Olay günü yaşadıklarını anlatan Karabay, şunları söyledi: "Üzücü olayda saat 09.30'da komuta merkezi tarafından derhal konuşlanmamız istendi Çaycuma Meydanı'na. 23.00'te biz orada hazır olduk. Aslında Çaycuma Meydanı zor kategoride olan bir meydan coğrafi şartlardan ötürü. Fakat devletimiz geçtiğimiz yıllarda aletli iniş sistemi (ILS) denilen sistemi kurdu ve bu zorluk bir şekilde aşıldı. İndiğimizde hastaların yola çıktığı, kara ambulansı ile gelmekte olduğu haberini aldık. 4 tane ambulans ile 4 hasta getirildi. Yanık vakası olduğundan ötürü ve durumlarının da aciliyetinden ötürü Çam Sakura Hastanesine intikal etmemiz istendi. Biz de kalkışı yaparak 35 dakika sonra İstanbul Atatürk Havalimanı'na iniş yaptık."
"PERSONELİMİZİN BAŞARISI"
Görev sırasında yaşadıkları duyguları anlatan Karabay, başarının personel ve arkadaşlarına ait olduğunu belirterek, "Millet olarak etkilendik bir kere, çok üzücü bir olay. Bizden kaynaklı bir aksama olmaması için de ekstra bir gayretle ve süratle kalktık. Biz 23.00'te hazır olduk ve hazır olduğumuzda maalesef yaralılar ulaşamamıştı. Komuta merkezi çok süratle reaksiyonda bulundu ve bizi orada hazır edebildi. Bu primer bir vakaydı, yani hastaneden hastaneye transfer değildi. Taşımaya hazır olması için özel bir ön tedavi yapılmadı. Bu da medikal personelimizin ve arkadaşlarımızın başarısı" ifadelerini kullandı.

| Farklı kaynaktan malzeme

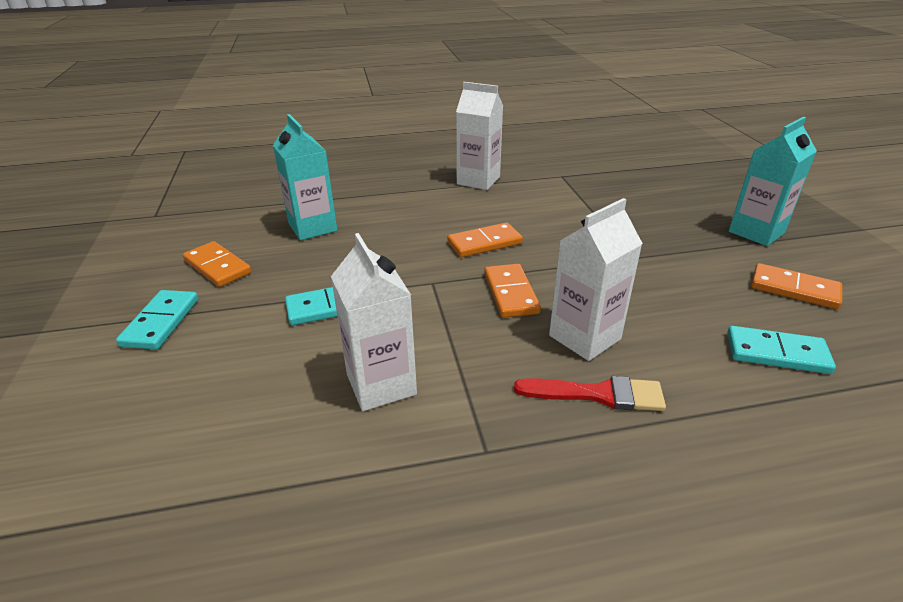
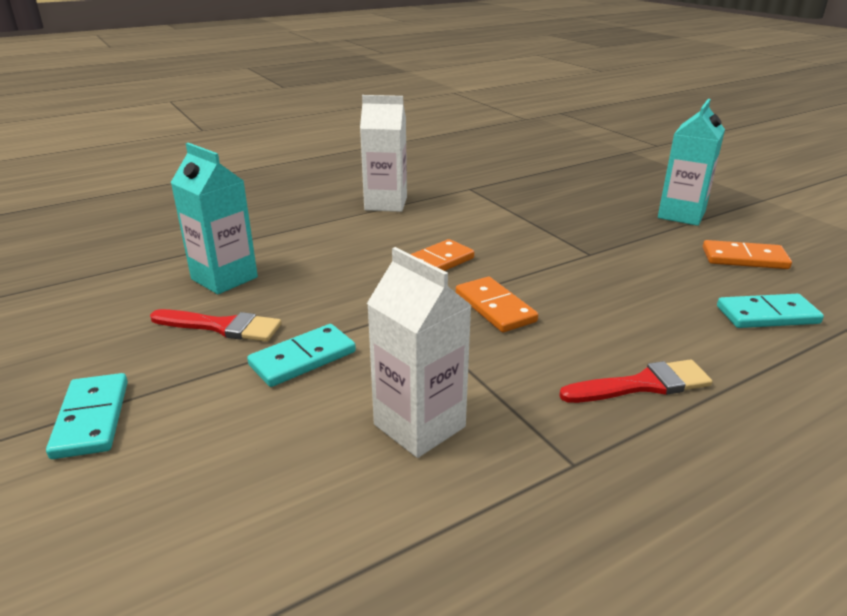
camera: 20 degrees left, 5 degrees down
orange domino [183,241,251,287] -> none
white carton [549,198,643,361] -> none
none -> red brush [150,309,281,342]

"EN HIZLI ŞEKİLDE İSTANBUL'A GÖTÜRDÜK"
Uçakta görev alan Acil Tıp Teknisyeni Yalçın Zengin ise, olay gününde yaşanan patlamayı duyduklarını ve yardımcı olmak istediklerini vurgulayarak, "Bartın'da patlamanın olduğunu duyduk, duyunca üzülmüştük. 'Biz nasıl yardımcı olabiliriz?' diye düşündük; o arada bakanlık tarafından görevlendirme geldi. Akabinde ivedi bir şekilde Bartın Çaycuma'ya vardık. Orada ambulansları bekledik. Hastaların durumları kötüydü, tedavi devam ediyordu. Yanık vakalarıydı. En hızlı şekilde İstanbul'a götürdük, orada ambulanslara sevkini gerçekleştirdik" şeklinde konuştu.